Minerva Montooth is 101 years old, but the most surprising thing about her isn’t her age, it’s her address.
“I think I lucked out,” she said.
Montooth lives at Frank Lloyd Wright’s Taliesin in Spring Green, Wisconsin. As one of the last living apprentices to work alongside Wright, she is surrounded daily by memories of their time together.
“We were all apprentices,” she said, flipping through photo albums with her daughter, Margo. “I remember very well helping build the theater, which is where Mr. Wright suggested we have our wedding, which we did.”
Montooth met Frank Lloyd Wright and his wife, Olgivanna, through her childhood friend and eventual husband, Charles Montooth.
“Charles was a very good architect,” she recalled. “I didn’t know what an architect was. You know, in a farm community, they just all built their houses themselves.”
Montooth grew up on a dairy farm in Illinois. She and her sister graduated at the top of their high school class, earning scholarships to college. She went on to graduate from Northwestern University with a degree in English.
“I went to Chicago. I worked for the Encyclopedia Britannica doing research,” she said with a smile. “Then I got bored with a little city like Chicago. I wanted the big lights, so I went to New York. My office was right over Fifth Avenue, and I just looked down and there was the whole city.”
Her career took a turn when she joined her sister on a trip to Arizona, where Charles Montooth had been studying and working alongside Frank Lloyd Wright. It was the first of many visits to the desert over the years.
“Charles had been asking me to marry him for five years,” she said. “And so I finally said yes.”
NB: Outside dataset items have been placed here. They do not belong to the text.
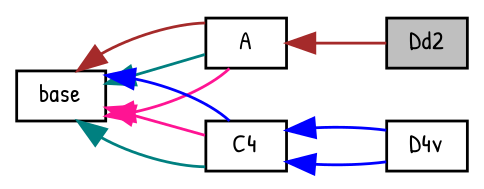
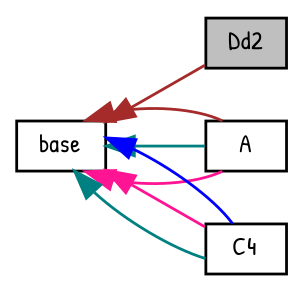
  digraph {
    fontname="Patrick Hand"
    rankdir=LR
    node [color=black fillcolor=white fontname="Patrick Hand" fontsize=9 shape=record style=filled]
    edge [color=blue dir=back fontname="Patrick Hand" fontsize=9 labelfontname=FreeSans labelfontsize=9 style=solid]
    n1 [fillcolor=grey75 fontcolor=black height=0.2 label=Dd2 width=0.4]
    n2 [height=0.2 label=A width=0.4]
    n3 [height=0.2 label=base width=0.4]
    n4 [height=0.2 label=C4 width=0.4]
-   n5 [height=0.2 label=D4v width=0.4]
-   n2 -> n1 [color=brown]
+   n3 -> n1 [color=brown]
    n3 -> n2 [color=deeppink]
    n3 -> n2 [color=teal]
    n3 -> n2 [color=brown]
    n3 -> n4 [color=teal]
    n3 -> n4 [color=deeppink]
    n3 -> n4
-   n4 -> n5
-   n4 -> n5
  }
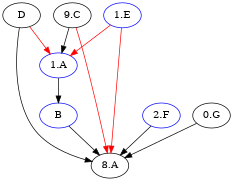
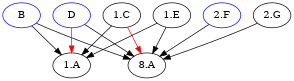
  digraph {
    rankdir=TB
    edge [color=black style=filled]
    B [color=blue]
-   "1.A" [color=blue]
+   "1.A"
    n3 [label="8.A"]
-   D [color=black]
-   "1.C" [label="9.C"]
-   "1.E" [color=blue]
+   D [color=blue]
+   "1.C"
+   "1.E"
    "2.F" [color=blue]
-   "2.G" [label="0.G"]
-   "1.A" -> B
+   "2.G"
+   B -> "1.A"
    B -> n3
    D -> "1.A" [color=red]
    D -> n3
    "1.C" -> "1.A"
    "1.C" -> n3 [color=red]
-   "1.E" -> "1.A" [color=red]
-   "1.E" -> n3 [color=red]
+   "1.E" -> "1.A"
+   "1.E" -> n3
    "2.F" -> n3
    "2.G" -> n3
  }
The couple made their home in Arizona, where Montooth raised their three children. Over time, she became an integral part of not just her own family, but also to the Wrights’ family and eventually their foundation.
“Having Mr. Wright speak to me on a very familiar level, I mean, we just were friends from the moment we met.”
In 1959, Olgivanna Wright became president of the Frank Lloyd Wright Foundation, and Montooth began serving as her assistant.
“Assistant to Mrs. Wright. That’s what she called me. I was there for 25 years,” she said.
Decades later, Montooth remains the last living fellow who spent time with the original apprenticeship.
“Absolutely incredible,” she said. “That I was ever here… that I was ever married to Charles… that I was ever with Mrs. Wright so long… and that I’m here, still.”
And for the youngest members of her family, visiting great-grandma’s house is a little extra special.